Rail network teams will execute the shutdown maintenance of the manganese line over 1 587 km distance, which is coordinated with customers and other Transnet operating divisions for all parties to use the maintenance window optimally.

Further, TFR believes local communities will benefit from short-term employment on the maintenance projects conducted before and after the shutdown period.

The scope of work for this year’s shutdown maintenance includes sleeper replacement, ballast screening and regulating, rail replacement, overhead track equipment (OHTE) refurbishment and replacement, OHTE tiger wire installation, as well as fibre replacement and maintenance.

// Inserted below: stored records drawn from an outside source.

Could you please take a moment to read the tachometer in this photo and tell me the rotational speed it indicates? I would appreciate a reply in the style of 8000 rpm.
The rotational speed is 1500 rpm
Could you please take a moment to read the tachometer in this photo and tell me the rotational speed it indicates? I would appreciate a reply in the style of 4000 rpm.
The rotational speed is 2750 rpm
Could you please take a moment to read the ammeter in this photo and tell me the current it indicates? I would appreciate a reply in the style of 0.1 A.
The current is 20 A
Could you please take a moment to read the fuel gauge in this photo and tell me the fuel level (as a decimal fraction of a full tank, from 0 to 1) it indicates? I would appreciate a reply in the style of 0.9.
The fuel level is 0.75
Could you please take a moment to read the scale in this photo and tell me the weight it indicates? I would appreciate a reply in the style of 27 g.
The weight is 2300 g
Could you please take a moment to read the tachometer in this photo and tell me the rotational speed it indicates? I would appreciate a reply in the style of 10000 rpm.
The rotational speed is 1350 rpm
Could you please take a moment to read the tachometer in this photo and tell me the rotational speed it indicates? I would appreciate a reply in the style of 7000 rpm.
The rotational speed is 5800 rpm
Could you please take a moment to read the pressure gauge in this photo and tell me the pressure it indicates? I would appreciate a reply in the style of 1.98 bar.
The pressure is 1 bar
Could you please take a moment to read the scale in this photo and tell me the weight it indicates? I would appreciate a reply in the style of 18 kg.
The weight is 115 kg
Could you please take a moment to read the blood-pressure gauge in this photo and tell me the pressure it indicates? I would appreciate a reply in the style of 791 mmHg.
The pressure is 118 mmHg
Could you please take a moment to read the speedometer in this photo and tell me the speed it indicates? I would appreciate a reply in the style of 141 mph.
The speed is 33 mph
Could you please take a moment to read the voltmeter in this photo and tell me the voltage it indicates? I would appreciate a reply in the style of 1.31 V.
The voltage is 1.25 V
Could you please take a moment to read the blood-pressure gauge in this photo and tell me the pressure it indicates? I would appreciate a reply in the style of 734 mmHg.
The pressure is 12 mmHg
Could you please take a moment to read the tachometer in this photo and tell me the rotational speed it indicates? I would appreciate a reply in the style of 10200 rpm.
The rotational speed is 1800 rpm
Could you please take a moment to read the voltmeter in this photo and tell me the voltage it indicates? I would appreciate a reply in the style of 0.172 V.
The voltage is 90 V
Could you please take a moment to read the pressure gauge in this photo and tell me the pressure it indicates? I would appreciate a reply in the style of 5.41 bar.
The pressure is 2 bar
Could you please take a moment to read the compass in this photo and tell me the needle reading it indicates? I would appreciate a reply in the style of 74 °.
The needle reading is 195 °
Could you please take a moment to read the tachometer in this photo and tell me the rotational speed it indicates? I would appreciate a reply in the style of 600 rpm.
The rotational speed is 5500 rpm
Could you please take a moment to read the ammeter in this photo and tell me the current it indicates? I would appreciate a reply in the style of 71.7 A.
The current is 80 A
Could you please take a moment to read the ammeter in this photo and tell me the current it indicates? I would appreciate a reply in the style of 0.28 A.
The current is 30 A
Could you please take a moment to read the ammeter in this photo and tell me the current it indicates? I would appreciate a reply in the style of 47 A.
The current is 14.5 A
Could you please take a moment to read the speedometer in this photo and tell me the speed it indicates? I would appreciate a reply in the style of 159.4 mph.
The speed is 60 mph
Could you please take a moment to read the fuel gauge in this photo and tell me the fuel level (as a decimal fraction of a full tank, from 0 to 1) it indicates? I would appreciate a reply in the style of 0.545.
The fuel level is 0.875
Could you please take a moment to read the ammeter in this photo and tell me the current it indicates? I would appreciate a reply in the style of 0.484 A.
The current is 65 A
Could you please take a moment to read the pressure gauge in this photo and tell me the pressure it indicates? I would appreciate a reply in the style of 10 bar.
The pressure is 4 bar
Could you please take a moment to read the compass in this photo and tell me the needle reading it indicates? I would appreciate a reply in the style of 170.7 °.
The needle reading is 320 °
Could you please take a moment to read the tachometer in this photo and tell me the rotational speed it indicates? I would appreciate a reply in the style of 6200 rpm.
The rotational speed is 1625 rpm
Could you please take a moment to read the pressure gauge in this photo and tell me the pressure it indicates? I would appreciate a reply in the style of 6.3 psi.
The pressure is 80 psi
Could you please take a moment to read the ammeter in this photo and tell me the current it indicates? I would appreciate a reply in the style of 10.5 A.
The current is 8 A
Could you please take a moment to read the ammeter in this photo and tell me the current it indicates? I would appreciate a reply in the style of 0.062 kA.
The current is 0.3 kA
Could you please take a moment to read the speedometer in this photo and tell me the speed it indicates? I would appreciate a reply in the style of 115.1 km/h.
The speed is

The shutdown will assist in the uplifting of temporary speed restrictions in some sections that have constrained the network and will lead to the recovery of train slots, thereby making way for TFR to ramp up its PE Manganese throughput.

The Cape Corridor has been engaging stakeholders doing collaborative work during the planning of the shutdown maintenance to ensure complete execution of the projects in the affected depots, TFR said.

“The safety of our employees and the public remains a priority during the shutdown,” the company said.